O conceito gramsciano de hegemonia pode ser sintetizado da seguinte forma: hegemonia é a direção moral e intelectual que a classe dominante exerce sobre as classes subalternas e que se realiza na sociedade civil. Gramsci criou este conceito para explicar as sociedades capitalistas da Europa ocidental. Este conceito se encontra entrelaçado com diversos outros, tais como sociedade civil, sociedade política, Estado integral, bloco histórico, guerra de posição, guerra de movimento, revolução-restauração etc. A aplicação deste termo à sociedade escravista brasileira apresenta dois equívocos básicos: a) retira um conceito do sistema conceitual no qual ele foi produzido e, sem re-elaborá-lo, aplica-o separadamente dos demais conceitos que lhe proporciona sentido (certamente ninguém defenderia a tese de se formar um “bloco histórico”, de se realizar uma “guerra de posição”, dos escravos conquistarem a “hegemonia” na “sociedade civil”, no contexto de uma sociedade escravista colonial); b) aplica um conceito elaborado para explicar relações existentes numa sociedade capitalista desenvolvida em uma outra sociedade com relações sociais totalmente diferentes. O próprio Gramsci reconhecia o caráter histórico e particular dos conceitos elaborados por ele quando colocou que o conceito (e a estratégia política) de “guerra de posição” era aplicável ao ocidente – devido à vitalidade da sociedade civil – enquanto que no oriente – devido à debilidade da sociedade civil – deveria se aplicar o conceito (e a estratégia política) de “guerra de movimento”. Em sociedades diferentes usa-se conceitos (e estratégias políticas) diferentes. Outro aspecto interessante é que os conceitos gramscianos são todos políticos e, no entanto, a sua utilização acadêmica retira-lhe o seu caráter político. Isto é comum no “marxismo” acadêmico que tem horror ao político e ao “ideológico” e busca academizar, tornar “científico” e neutro, despolitizar o marxismo, ou, em uma palavra, busca aburguesá-lo.

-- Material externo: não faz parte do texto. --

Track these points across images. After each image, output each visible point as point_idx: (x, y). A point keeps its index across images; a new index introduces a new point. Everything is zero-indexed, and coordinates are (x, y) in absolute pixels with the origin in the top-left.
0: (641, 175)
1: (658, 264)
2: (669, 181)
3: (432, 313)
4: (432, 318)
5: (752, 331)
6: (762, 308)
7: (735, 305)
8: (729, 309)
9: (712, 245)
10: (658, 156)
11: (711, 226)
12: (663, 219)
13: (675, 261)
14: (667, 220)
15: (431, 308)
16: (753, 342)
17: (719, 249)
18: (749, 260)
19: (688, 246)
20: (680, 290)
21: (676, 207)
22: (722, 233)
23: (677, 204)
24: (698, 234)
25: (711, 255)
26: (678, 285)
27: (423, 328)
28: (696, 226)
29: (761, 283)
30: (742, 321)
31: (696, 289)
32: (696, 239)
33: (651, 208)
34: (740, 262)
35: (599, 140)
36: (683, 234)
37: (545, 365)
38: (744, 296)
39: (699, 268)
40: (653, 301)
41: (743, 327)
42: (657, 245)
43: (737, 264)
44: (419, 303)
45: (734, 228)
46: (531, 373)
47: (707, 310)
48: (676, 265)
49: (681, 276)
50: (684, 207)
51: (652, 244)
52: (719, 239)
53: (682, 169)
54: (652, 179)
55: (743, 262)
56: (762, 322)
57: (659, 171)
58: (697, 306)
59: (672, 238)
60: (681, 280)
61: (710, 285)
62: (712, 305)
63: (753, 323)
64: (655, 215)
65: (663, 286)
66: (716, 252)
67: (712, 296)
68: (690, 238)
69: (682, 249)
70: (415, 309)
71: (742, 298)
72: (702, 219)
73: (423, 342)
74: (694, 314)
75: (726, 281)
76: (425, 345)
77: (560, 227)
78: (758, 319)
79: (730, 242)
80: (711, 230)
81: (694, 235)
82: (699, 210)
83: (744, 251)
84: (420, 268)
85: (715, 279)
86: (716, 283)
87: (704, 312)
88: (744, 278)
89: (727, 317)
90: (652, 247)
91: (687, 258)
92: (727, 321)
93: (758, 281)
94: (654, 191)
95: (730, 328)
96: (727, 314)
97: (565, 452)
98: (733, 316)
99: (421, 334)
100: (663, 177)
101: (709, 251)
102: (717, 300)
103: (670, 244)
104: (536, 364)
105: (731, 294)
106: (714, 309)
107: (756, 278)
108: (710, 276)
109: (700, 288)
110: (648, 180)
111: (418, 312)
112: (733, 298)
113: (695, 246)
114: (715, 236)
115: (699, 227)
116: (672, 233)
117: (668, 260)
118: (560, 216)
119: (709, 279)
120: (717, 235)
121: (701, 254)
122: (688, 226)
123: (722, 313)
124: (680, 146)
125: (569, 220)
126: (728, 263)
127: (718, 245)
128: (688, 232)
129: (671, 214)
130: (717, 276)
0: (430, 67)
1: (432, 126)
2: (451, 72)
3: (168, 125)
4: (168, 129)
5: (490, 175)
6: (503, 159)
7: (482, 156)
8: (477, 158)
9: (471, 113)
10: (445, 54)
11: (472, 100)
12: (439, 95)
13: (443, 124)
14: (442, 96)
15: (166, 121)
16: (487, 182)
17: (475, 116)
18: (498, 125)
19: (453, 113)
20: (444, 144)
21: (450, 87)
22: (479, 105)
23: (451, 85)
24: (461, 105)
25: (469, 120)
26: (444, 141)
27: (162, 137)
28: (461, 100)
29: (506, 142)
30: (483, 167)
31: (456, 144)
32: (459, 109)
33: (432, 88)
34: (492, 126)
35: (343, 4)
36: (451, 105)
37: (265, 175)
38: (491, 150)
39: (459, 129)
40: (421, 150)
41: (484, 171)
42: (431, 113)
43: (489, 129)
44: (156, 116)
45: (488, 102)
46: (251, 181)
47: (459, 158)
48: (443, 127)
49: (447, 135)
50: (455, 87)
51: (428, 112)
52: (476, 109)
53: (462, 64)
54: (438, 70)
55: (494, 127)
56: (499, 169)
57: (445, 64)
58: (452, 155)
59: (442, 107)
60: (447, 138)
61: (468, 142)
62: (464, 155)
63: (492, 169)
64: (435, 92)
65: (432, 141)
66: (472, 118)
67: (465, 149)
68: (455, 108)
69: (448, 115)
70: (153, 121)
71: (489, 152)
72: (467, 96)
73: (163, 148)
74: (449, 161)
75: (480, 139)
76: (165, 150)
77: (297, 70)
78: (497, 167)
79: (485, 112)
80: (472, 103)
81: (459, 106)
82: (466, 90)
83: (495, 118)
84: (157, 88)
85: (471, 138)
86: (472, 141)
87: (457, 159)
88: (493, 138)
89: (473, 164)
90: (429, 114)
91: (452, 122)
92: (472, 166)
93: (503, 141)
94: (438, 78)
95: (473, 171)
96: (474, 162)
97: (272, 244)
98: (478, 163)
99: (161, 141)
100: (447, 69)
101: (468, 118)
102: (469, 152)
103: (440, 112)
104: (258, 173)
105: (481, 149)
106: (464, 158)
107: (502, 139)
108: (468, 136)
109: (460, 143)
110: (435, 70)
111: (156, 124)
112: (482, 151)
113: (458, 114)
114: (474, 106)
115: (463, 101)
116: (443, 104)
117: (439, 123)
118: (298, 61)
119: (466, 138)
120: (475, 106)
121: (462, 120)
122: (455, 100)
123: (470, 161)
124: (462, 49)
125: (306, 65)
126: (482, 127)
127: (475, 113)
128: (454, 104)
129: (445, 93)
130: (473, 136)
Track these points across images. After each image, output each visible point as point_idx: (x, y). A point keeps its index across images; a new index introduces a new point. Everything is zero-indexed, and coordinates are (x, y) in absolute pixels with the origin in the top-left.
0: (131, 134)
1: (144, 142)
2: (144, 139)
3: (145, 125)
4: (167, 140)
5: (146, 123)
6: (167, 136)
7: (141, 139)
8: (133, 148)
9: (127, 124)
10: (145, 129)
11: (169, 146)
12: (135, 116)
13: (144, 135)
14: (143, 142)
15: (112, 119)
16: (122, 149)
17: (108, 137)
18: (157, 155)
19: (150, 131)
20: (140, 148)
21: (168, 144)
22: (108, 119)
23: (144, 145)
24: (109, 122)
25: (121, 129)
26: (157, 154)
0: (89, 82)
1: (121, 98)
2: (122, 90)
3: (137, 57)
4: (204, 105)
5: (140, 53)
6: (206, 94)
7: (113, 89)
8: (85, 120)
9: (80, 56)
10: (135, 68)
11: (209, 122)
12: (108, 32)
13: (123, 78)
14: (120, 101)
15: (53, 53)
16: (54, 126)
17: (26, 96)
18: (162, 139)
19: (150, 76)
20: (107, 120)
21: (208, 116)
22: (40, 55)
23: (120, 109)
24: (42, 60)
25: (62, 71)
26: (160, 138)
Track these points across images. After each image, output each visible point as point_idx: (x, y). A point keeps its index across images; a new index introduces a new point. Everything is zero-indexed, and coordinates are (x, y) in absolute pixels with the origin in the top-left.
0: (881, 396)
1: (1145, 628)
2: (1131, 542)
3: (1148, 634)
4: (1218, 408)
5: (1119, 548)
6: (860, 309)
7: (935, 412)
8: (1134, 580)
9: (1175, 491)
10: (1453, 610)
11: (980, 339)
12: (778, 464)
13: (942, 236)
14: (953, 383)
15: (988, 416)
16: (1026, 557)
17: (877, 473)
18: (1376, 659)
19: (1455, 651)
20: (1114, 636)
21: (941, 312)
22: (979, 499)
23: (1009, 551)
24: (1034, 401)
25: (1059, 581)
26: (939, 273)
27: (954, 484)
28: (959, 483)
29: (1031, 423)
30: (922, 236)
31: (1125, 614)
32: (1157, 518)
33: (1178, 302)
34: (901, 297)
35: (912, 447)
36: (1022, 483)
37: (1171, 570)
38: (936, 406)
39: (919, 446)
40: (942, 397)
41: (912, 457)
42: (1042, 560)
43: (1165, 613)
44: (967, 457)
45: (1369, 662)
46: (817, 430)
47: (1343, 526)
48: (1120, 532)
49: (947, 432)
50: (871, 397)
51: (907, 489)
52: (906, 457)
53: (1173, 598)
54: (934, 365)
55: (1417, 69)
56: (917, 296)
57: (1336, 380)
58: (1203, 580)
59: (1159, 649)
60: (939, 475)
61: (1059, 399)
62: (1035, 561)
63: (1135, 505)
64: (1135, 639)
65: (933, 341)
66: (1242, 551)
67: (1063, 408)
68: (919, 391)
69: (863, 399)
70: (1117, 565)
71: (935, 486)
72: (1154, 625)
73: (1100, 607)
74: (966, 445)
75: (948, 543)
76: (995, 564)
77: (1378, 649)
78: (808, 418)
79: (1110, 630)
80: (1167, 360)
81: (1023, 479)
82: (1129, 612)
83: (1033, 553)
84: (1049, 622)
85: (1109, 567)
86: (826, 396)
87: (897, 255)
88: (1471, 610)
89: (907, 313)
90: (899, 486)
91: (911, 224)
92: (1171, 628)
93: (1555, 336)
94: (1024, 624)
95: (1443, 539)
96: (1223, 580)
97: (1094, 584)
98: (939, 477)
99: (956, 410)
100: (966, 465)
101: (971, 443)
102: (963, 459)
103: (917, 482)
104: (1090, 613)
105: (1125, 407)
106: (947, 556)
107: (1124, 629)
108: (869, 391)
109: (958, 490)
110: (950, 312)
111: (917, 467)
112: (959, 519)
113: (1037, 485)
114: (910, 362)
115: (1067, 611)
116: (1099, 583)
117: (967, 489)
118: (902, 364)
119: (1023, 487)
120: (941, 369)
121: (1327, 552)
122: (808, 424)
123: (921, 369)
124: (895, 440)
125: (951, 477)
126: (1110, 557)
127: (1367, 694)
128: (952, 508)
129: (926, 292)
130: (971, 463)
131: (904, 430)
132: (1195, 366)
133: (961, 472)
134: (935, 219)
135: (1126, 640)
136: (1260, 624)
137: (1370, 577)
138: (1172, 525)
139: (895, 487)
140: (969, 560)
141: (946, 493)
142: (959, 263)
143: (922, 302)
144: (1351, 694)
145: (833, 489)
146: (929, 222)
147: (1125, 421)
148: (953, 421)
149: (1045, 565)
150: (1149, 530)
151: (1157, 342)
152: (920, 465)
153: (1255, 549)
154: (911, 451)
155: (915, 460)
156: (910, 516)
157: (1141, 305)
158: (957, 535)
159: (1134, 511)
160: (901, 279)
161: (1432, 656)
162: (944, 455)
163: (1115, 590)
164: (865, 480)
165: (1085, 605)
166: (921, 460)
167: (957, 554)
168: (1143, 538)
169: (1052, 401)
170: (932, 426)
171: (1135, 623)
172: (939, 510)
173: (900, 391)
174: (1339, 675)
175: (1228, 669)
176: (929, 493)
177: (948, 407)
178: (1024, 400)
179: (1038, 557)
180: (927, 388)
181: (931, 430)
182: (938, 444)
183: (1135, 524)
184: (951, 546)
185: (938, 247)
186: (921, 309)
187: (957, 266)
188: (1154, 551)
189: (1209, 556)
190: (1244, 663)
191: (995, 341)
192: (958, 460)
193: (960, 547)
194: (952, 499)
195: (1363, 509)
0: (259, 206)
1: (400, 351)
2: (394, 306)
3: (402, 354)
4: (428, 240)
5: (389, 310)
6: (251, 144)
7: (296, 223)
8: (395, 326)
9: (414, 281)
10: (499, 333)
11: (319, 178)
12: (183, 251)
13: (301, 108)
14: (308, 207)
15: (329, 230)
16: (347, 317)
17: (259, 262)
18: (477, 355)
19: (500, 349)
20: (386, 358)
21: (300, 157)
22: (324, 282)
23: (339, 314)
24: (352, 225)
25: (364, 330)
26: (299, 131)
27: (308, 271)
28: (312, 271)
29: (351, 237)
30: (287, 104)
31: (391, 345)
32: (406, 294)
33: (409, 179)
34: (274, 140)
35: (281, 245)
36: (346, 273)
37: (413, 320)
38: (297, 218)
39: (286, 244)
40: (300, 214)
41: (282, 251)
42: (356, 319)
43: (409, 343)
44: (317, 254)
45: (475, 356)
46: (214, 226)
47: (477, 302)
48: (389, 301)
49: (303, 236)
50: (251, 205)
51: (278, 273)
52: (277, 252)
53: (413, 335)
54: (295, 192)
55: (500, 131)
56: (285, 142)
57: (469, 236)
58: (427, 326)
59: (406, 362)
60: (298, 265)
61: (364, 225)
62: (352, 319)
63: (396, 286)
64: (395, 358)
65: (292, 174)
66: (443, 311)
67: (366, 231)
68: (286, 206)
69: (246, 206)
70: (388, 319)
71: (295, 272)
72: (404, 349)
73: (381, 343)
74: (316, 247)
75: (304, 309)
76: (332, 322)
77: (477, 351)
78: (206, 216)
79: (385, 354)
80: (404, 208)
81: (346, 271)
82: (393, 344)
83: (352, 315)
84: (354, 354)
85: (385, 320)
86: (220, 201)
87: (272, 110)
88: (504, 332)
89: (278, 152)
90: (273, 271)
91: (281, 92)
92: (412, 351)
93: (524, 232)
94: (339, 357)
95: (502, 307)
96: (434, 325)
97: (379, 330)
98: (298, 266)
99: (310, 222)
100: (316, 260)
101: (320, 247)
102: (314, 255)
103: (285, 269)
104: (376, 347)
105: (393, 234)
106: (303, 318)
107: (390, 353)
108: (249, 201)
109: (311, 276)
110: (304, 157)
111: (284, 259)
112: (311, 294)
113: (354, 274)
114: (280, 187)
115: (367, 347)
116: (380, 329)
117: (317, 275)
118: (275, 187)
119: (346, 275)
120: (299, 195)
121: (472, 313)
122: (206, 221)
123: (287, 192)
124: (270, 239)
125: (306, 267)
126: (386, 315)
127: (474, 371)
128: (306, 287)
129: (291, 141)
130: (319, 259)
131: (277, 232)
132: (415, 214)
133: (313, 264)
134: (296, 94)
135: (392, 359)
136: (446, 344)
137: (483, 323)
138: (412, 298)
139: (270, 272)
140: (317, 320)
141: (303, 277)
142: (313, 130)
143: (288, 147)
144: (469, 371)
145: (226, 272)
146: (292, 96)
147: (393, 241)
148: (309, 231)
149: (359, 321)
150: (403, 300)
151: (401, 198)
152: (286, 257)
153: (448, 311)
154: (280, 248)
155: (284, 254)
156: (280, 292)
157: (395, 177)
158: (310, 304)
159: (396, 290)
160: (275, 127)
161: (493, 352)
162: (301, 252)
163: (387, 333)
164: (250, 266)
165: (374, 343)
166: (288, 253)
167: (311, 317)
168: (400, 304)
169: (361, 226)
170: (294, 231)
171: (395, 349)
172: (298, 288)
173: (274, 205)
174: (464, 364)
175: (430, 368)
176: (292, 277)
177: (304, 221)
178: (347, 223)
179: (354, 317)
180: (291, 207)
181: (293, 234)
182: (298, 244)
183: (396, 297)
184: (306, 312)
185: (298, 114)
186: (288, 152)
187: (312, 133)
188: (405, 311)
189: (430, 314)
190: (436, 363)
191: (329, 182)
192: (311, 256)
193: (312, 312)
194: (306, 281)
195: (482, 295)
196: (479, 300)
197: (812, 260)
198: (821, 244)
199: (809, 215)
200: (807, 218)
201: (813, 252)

Portanto, o conceito de hegemonia é inaplicável ao modo de produção escravista colonial brasileiro. A classe dominante não exercia nenhuma “direção moral e intelectual” sobre a principal classe explorada, os escravos. Estes estavam submetidos ao trabalho obrigatório e mantidos sob vigilância permanente. A resistência escrava se manifestava não só na fuga e na formação de quilombos, mas até no nível do cotidiano e da sexualidade, tal como demonstra a prática de aborto das mulheres escravas e a interrupção do coito feita pelos escravos que tinha como objetivo evitar a escravidão do filho, evitando este último. A tese do “consentimento” dos escravos é apenas um recurso ideológico (no sentido negativo do termo, ou seja, entendendo-se por ideologia uma inversão da realidade) para se “reabilitar a escravidão”. Ao lermos estas teses temos a vontade de voltarmos no tempo e sermos escravos, afinal, como era bom ser escravo!! O historiador Jacob Gorender, no seu livro A Escravidão Reabilitada, coloca como principal centro produtor de tais teses o Departamento de História da Unicamp, este “foco mais ativo das novas tendências reacionárias” (existem exceções, evidentemente). Infelizmente, existem reacionários em todos os lugares, principalmente nas universidades brasileiras.

Texto publicado originalmente no Jornal Khronos, dos Centros Acadêmicos de Ciências Sociais, Filosofia e História/UFG, em Novembro de 1992.